CHALLENGE:
Answer these about the passage on testing:
(a) What does a test measure, broadly speaking?
(b) In the example, what does the student learn about in the history class and in the mathematics class?
(c) What three problems is the process of inferring knowledge from performance susceptible to?

DOCUMENT PASSAGE:

Testing is an inseparable part of the learning process. For the past few decades, there have been strong protests against the testing movement, but equally strong moves toward more and more testing and higher stakes associated with test results, especially in India. To make sense of this confusing state of affairs, it might help to examine very carefully what is meant by a ‘test’. Broadly speaking, a test measures the recall of knowledge from long-term memory, and better tests will measure the recall and application of this knowledge in new situations. By itself, thus defined, nothing could be less controversial. The problem, of course, lies in the purposes of testing, and these could raise the stakes so high that anxiety, nervous breakdown and even suicide can follow.

So it would be best to separate these two discussions-one on the purposes and uses of tests, and one on the nature and quality of tests.

Suppose a student learns about Mughal rule in a history class, or about the mean, median and mode in a mathematics class. This new knowledge is encoded in complex ways in his brain, in the pattern of interconnections among millions of neurons. As his teacher, I would naturally like to have a fairly accurate picture of what he has learned. What is a good way to go about this?

Unfortunately, there is currently no way to ‘scan’ my student’s brain to determine what is in there. Imagine how different things would be if, instead of tests and examinations, students had to submit to a painless brain scan at the end of every year! I need some other way of eliciting the stored understanding possessed by my student. One way is to give the student a context in which he needs to use those memories to perform a task, and this could be a worksheet, a homework assignment, or an academic test. His performance on the task should allow me to infer something about his knowledge and understanding.

However, this apparently simple process is susceptible to three problems: lack of clear definition of ‘understanding’ or even ‘knowledge’, lack of validity of the measurement process and unacceptably large measurement error.

(Dataset items)
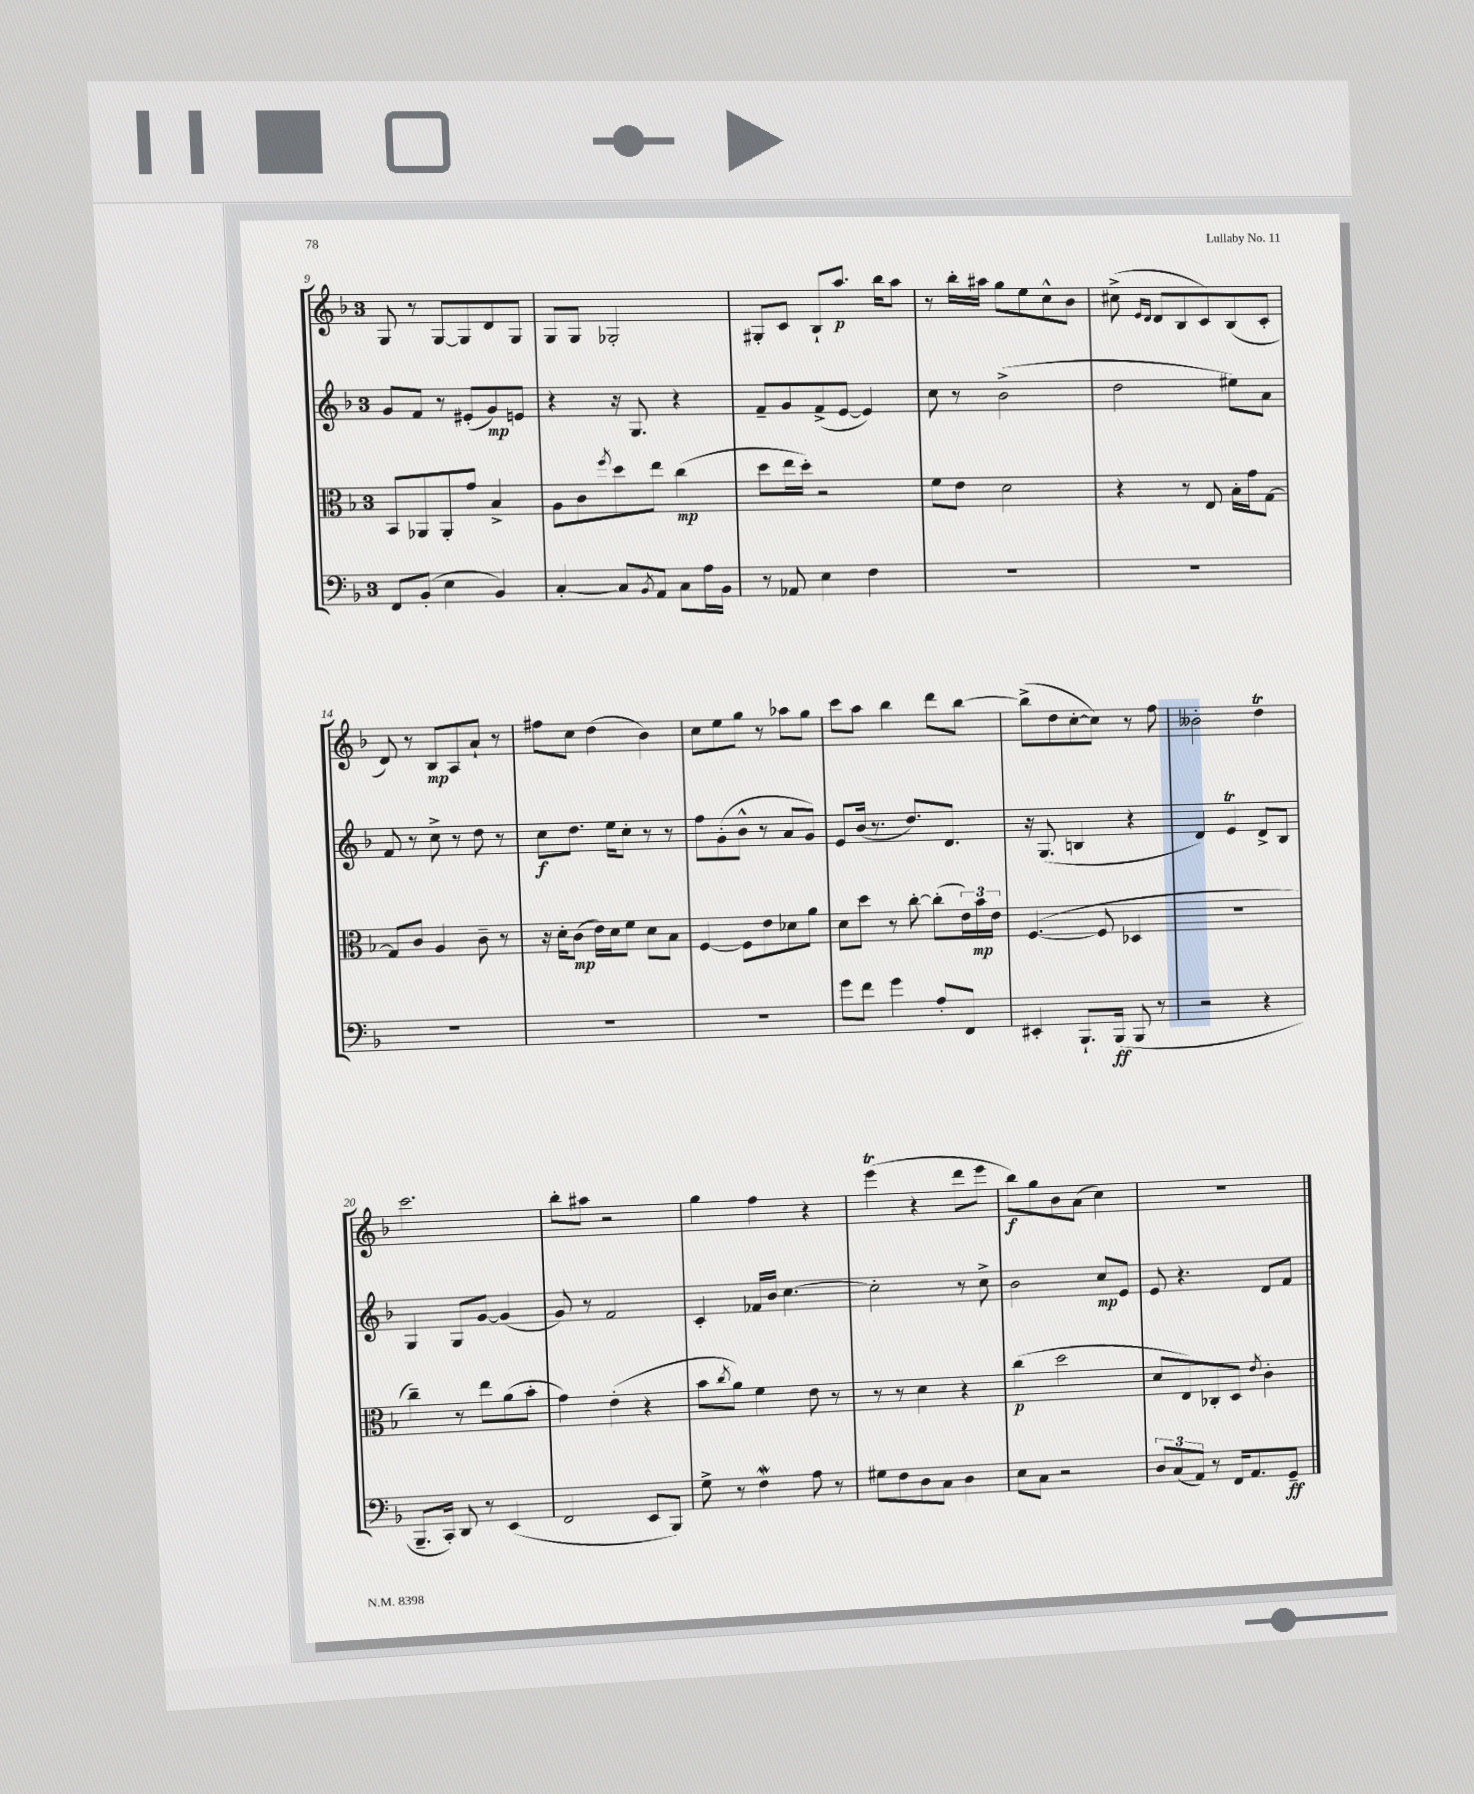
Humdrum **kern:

**kern	**dynam	**kern	**dynam	**kern	**dynam	**kern	**dynam
*part4	*part4	*part3	*part3	*part2	*part2	*part1	*part1
*staff4	*staff4	*staff3	*staff3	*staff2	*staff2	*staff1	*staff1
*clefF4	*	*clefC3	*	*clefG2	*	*clefG2	*
*k[b-]	*	*k[b-]	*	*k[b-]	*	*k[b-]	*
*M3/4	*	*M3/4	*	*M3/4	*	*M3/4	*
=9	=9	=9	=9	=9	=9	=9	=9
8FF/L	.	8BB-/L	.	8g/L	.	8G/	.
(8BB-'/J	.	8AA-X/	.	8f/J	.	8r	.
4E\	.	8AA-'/	.	8r	.	[8G/L	.
.	.	8g/J	.	(8e#X'/L	.	8G/]	.
4BB-/)	.	4B-^/	.	8g/)	mp	8d/	.
.	.	.	.	8en/J	.	8G/J	.
=10	=10	=10	=10	=10	=10	=10	=10
[4C'/	.	8A\L	.	4r	.	8G/L	.
.	.	8c\	.	.	.	8G/J	.
.	.	8qff/	.	.	.	.	.
8C/L]	.	8dd\	.	16r	.	2G-X'/	.
.	.	.	.	8.G/	.	.	.
8qBB-/	.	.	.	.	.	.	.
8AA/J	.	8ee\J	.	.	.	.	.
8C\L	.	(4cc\	mp	4r	.	.	.
16A\L	.	.	.	.	.	.	.
16BB-\JJ	.	.	.	.	.	.	.
=11	=11	=11	=11	=11	=11	=11	=11
8r	.	8dd\L	.	8f~/L	.	8G#X'/L	.
8AA-X/	.	16ee\L	.	8g/	.	8c/J	.
.	.	16dd'\JJ)	.	.	.	.	.
4E\	.	2r	.	(8f^/	.	8B-`/L	.
.	.	.	.	[8e/J	.	8.aa/J	p
4F\	.	.	.	4e/])	.	.	.
.	.	.	.	.	.	16bb-\KL	.
.	.	.	.	.	.	8aa\J	.
=12	=12	=12	=12	=12	=12	=12	=12
2.r	.	8f\L	.	8cc\	.	8r	.
.	.	8e\J	.	8r	.	16bb-'\LL	.
.	.	.	.	.	.	16aa#X\JJ	.
.	.	2d\	.	(2b-^\	.	8gg\L	.
.	.	.	.	.	.	8ee\	.
.	.	.	.	.	.	8cc^^\	.
.	.	.	.	.	.	8b-\J	.
=13	=13	=13	=13	=13	=13	=13	=13
2.r	.	4r	.	2dd\	.	(8cc#X^\	.
.	.	.	.	.	.	16qqe/LL	.
.	.	.	.	.	.	16qqd/JJ	.
.	.	.	.	.	.	8d/L	.
.	.	8r	.	.	.	8B-/	.
.	.	8E/	.	.	.	8c/)	.
.	.	16B-'\LL	.	8ee#X\L)	.	(8B-/	.
.	.	16g\J	.	.	.	.	.
.	.	[8G\J	.	8a\J	.	8c'/J	.
!!LO:LB:g=z
=14	=14	=14	=14	=14	=14	=14	=14
2.r	.	8G/L]	.	8f/	.	8d/)	.
.	.	8c/J	.	8r	.	8r	.
.	.	4A/	.	8cc^\	.	8B-/L	mp
.	.	.	.	8r	.	8A/	.
.	.	8c~\	.	8dd\	.	8a`/J	.
.	.	8r	.	8r	.	8r	.
=15	=15	=15	=15	=15	=15	=15	=15
2.r	.	16r	.	8cc\L	f	8ff#X\L	.
.	.	16d'\KL	.	.	.	.	.
.	.	(8c\J	mp	8.dd\J	.	8cc\J	.
.	.	16e\LL)	.	.	.	(4dd\	.
.	.	16d\J	.	16ee\KL	.	.	.
.	.	8f\J	.	8cc'\J	.	.	.
.	.	8d\L	.	8r	.	4b-\)	.
.	.	8B-\J	.	8r	.	.	.
=16	=16	=16	=16	=16	=16	=16	=16
2.r	.	[4F/	.	8ff\L	.	8cc\L	.
.	.	.	.	(8g'\	.	8ee\	.
.	.	8F\L]	.	8b-^^\J	.	8gg\J	.
.	.	8e\	.	8r	.	8r	.
.	.	8d-X\	.	8a/L	.	8aa-X\L	.
.	.	8a\J	.	8g/J)	.	8gg\J	.
=17	=17	=17	=17	=17	=17	=17	=17
8g\L	.	8d\L	.	8e/L	.	8ccc\L	.
8f\J	.	8dd\J	.	(16b-/Jk	.	8aa\J	.
.	.	.	.	8.r	.	.	.
4g\	.	8r	.	.	.	4bb-\	.
.	.	[8cc'\	.	8.dd/L)	.	.	.
8A'/L	.	(8cc'\L]	.	.	.	8ddd\L	.
.	.	.	.	8.d/J	.	.	.
8FF/J	.	24e\L)	.	.	.	[8bb-\J	.
.	.	24b-\	mp	.	.	.	.
.	.	24e\JJ	.	.	.	.	.
=18	=18	=18	=18	=18	=18	=18	=18
4EE#X'/	.	([4.F/	.	16r	.	(8bb-^\L]	.
.	.	.	.	(8.G/	.	.	.
.	.	.	.	.	.	8dd\	.
8.BBB-`/L	.	.	.	4Bn/	.	[8cc'\	.
.	.	8F/]	.	.	.	8cc\J])	.
(16BBB-/Jk	ff	.	.	.	.	.	.
8BBB-/	.	4D-X/	.	4r	.	8r	.
8r	.	.	.	.	.	8ff\	.
=19	=19	=19	=19	=19	=19	=19	=19
2r	.	2.r	.	4d/)	.	2b--X'\	.
.	.	.	.	4et/	.	.	.
4r	.	.	.	8d^/L	.	4ddT\	.
.	.	.	.	8B-/J	.	.	.
!!LO:LB:g=z
=20	=20	=20	=20	=20	=20	=20	=20
8.BBB-~/L	.	4cc~\)	.	4G/	.	2.ccc\	.
16CC'/Jk)	.	.	.	.	.	.	.
8DD/	.	8r	.	8G/L	.	.	.
8r	.	8ee\L	.	[8g/J	.	.	.
(4EE/	.	(8a\	.	(4g/]	.	.	.
.	.	8b-'\J	.	.	.	.	.
=21	=21	=21	=21	=21	=21	=21	=21
2FF/	.	4g\)	.	8g/)	.	8bb-'\L	.
.	.	.	.	8r	.	8aa#X\J	.
.	.	(4e'\	.	2f/	.	2r	.
8EE/L	.	4r	.	.	.	.	.
8BBB-/J)	.	.	.	.	.	.	.
=22	=22	=22	=22	=22	=22	=22	=22
8G^\	.	8b-\L	.	4c'/	.	4gg\	.
.	.	8qcc/	.	.	.	.	.
8r	.	8a\J)	.	.	.	.	.
4Fw\	.	4f\	.	16f-X/LL	.	4ff\	.
.	.	.	.	16b-/JJ	.	.	.
.	.	.	.	[4.cc\	.	.	.
8A\	.	8e\	.	.	.	4r	.
8r	.	8r	.	.	.	.	.
=23	=23	=23	=23	=23	=23	=23	=23
8G#X\L	.	8r	.	2cc'\]	.	(4eeet\	.
8F\	.	8r	.	.	.	.	.
8D\	.	4d\	.	.	.	4r	.
8C\J	.	.	.	.	.	.	.
4D\	.	4r	.	8r	.	8ddd\L	.
.	.	.	.	8cc^\	.	8eee\J	.
=24	=24	=24	=24	=24	=24	=24	=24
8E\L	.	(4cc\	p	2b-\	.	8bb-\L)	f
8C\J	.	.	.	.	.	8gg\	.
2r	.	2dd\	.	.	.	8b-\	.
.	.	.	.	.	.	(8a\J	.
.	.	.	.	8cc/L	mp	4cc\)	.
.	.	.	.	8e/J	.	.	.
=25	=25	=25	=25	=25	=25	=25	=25
12D/L	.	8d/L	.	8e/	.	2.r	.
(12C/	.	.	.	.	.	.	.
.	.	8E/)	.	4.r	.	.	.
12AA/J)	.	.	.	.	.	.	.
8r	.	8C-X'/	.	.	.	.	.
16FF/KL	.	8D/J	.	.	.	.	.
8.AA/	.	.	.	.	.	.	.
.	.	8qe/	.	.	.	.	.
.	.	4c'\	.	8d/L	.	.	.
8GG~/J	ff	.	.	8f/J	.	.	.
==	==	==	==	==	==	==	==
*-	*-	*-	*-	*-	*-	*-	*-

FULL SOLUTION:
(a) The recall of knowledge from long-term memory.
(b) Mughal rule in the history class; the mean, median and mode in the mathematics class.
(c) Lack of clear definition of "understanding" or even "knowledge", lack of validity of the measurement process, and unacceptably large measurement error.